▸ **Source document**:

<<<<

[libcamera-devel] [RFC PATCH 5/5] android: Run post processing in a separate thread
Umang Jain
umang.jain at ideasonboard.com
Fri Aug 27 16:00:56 CEST 2021
Hi Laurent
On 8/27/21 8:34 AM, Laurent Pinchart wrote:
> Hi Umang,
>
> Thank you for the patch.
>
> I'll start with a few high-level comments.
Great, I was expecting exactly this.
>
> On Fri, Aug 27, 2021 at 03:00:16AM +0530, Umang Jain wrote:
>> In CameraStream, introduce a new private PostProcessorWorker
>> class derived from Thread. The post-processor shall run in
>> this derived thread instance asynchronously.
>>
>> Running PostProcessor asynchronously should entail that all the
>> data needed by the PostProcessor should remain valid for the entire
>> duration of its run. In this instance, we currently need to ensure:
>>
>> - 'source' FrameBuffer for the post processor
>> - Camera result metadata
>>
>> Should be valid and saved with preserving the entire context. The
>> 'source' framebuffer is copied internally for streams other than
>> internal (since internal ones are allocated by CameraStream class
>> itself) and the copy is passed along to post-processor.
>>
>> Coming to preserving the context, a quick reference on how captured
>> results are sent to android framework. Completed captured results
>> should be sent using process_capture_result() callback. The order
>> of sending them should match the order the capture request
>> (camera3_capture_request_t), that was submitted to the HAL in the first
>> place.
>>
>> In order to enforce the ordering, we need to maintain a queue. When a
>> stream requires post-processing, we save the associated capture results
>> (via Camera3RequestDescriptor) and add it to the queue. All transient
>> completed captured results are queued as well. When the post-processing
>> results are available, we can simply start de-queuing all the queued
>> completed captured results and invoke process_capture_result() callback
>> on each of them.

>>>>

▸ **Exercise brief**: Reproduce the mailing-list thread starting at "[libcamera-devel] [RFC PATCH" and ending at "few high-level comments.", changing "high-level comments" to "general observations". The data comes from a different source than the mailing-list thread.

▸ **Data provided**:
<<<<

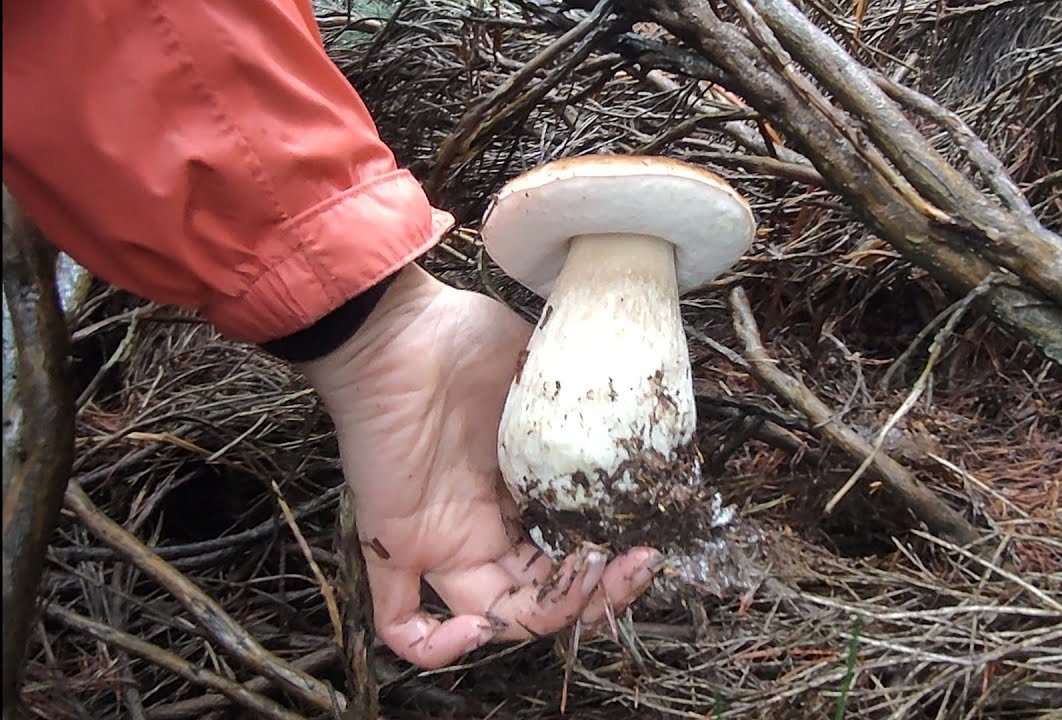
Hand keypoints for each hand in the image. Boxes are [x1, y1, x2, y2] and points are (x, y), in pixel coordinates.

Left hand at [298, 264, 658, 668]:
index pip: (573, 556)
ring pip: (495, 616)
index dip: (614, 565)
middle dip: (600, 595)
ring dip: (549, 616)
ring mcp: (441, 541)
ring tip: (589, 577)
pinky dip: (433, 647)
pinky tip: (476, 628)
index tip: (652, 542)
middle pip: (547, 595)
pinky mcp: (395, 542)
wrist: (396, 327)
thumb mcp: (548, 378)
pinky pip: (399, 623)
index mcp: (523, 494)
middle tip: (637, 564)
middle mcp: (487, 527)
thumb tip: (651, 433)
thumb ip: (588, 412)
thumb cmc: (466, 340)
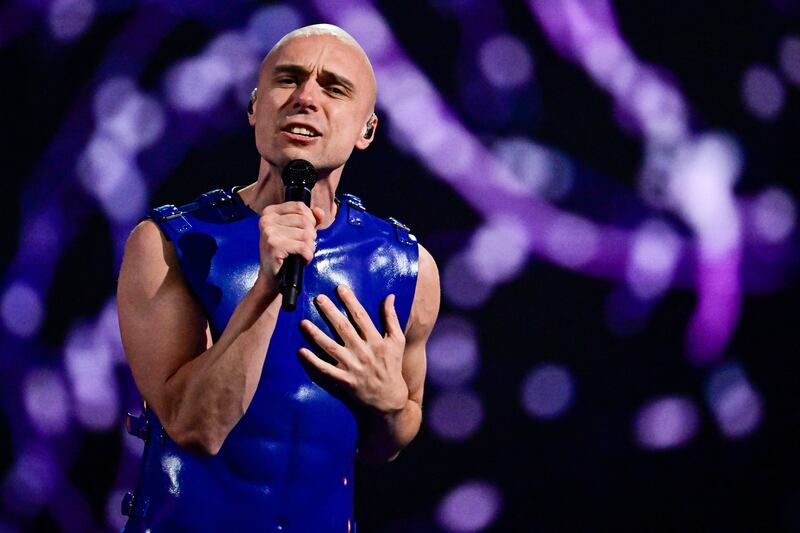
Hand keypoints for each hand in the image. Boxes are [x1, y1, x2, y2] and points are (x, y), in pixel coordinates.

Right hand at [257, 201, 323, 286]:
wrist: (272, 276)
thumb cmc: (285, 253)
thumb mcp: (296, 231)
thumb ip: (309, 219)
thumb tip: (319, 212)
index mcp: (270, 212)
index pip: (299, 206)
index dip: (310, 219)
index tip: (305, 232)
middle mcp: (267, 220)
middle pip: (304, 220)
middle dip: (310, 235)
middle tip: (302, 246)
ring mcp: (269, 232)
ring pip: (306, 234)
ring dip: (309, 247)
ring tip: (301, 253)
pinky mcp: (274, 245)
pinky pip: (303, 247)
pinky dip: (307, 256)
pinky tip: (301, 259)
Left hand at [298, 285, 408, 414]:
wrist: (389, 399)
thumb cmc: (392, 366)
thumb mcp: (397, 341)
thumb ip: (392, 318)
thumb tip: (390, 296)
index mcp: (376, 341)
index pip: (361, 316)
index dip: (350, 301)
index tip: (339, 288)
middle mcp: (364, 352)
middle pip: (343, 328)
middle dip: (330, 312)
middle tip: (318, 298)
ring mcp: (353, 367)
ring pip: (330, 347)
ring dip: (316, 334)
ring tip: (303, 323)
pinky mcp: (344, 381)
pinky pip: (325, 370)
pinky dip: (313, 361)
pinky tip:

>>>>

▸ **Answer below**:
[libcamera-devel] [RFC PATCH 5/5] android: Run post processing in a separate thread
Umang Jain
umang.jain at ideasonboard.com
Fri Aug 27 16:00:56 CEST 2021
Hi Laurent
On 8/27/21 8:34 AM, Laurent Pinchart wrote:
> Hi Umang,
>
> Thank you for the patch.
>
> I'll start with a few general observations.